WHAT YOU ARE ASKED TO DO -
Wherever the word "hand" appears in a line of the records, copy that line.

SUPPLIED DATA -
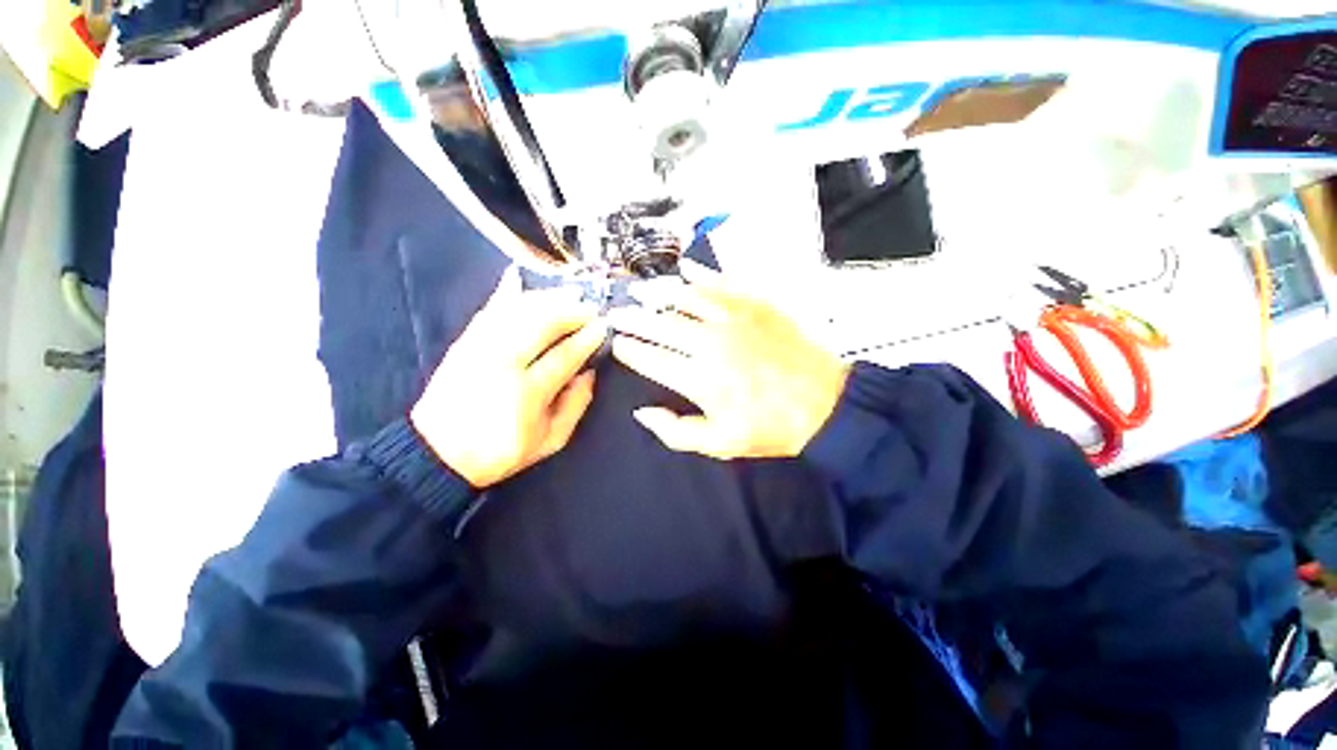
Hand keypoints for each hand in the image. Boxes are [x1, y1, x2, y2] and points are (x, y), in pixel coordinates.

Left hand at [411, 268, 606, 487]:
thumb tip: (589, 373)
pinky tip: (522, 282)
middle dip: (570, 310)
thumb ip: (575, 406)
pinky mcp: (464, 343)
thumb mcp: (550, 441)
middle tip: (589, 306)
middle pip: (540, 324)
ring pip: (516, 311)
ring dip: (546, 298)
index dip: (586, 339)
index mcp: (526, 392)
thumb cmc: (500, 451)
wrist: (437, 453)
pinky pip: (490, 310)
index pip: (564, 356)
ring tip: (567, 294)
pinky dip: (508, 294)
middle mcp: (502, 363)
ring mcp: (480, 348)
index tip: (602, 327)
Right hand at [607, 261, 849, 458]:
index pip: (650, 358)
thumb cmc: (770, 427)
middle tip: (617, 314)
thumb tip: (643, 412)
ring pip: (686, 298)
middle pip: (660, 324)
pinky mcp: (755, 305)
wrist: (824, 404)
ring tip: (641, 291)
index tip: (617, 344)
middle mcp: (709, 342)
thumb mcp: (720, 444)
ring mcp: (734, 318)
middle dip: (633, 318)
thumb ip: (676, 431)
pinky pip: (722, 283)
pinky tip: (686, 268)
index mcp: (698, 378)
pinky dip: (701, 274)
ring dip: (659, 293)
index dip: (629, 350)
--
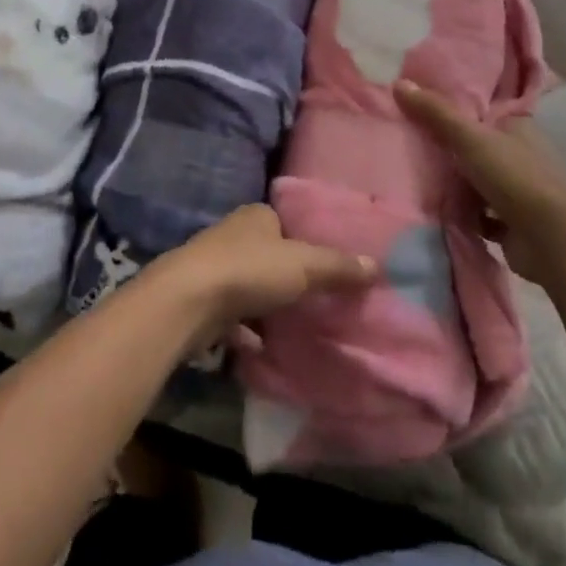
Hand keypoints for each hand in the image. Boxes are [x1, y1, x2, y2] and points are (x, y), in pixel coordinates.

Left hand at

SOLVED PROBLEM -
Hand keypoints for each hand in the image. Boxes are [x1, y1, x2, y2] and points are (x, y), in pixel coordinates.
Left hand at [411, 268, 606, 487]:
Right hand at [607, 261, 849, 458]:
Hand keypoints for each hand in the image. Boxes are [x1, y1, x2, y2] and points are (x, y), in pixel coordinates.
Left hand at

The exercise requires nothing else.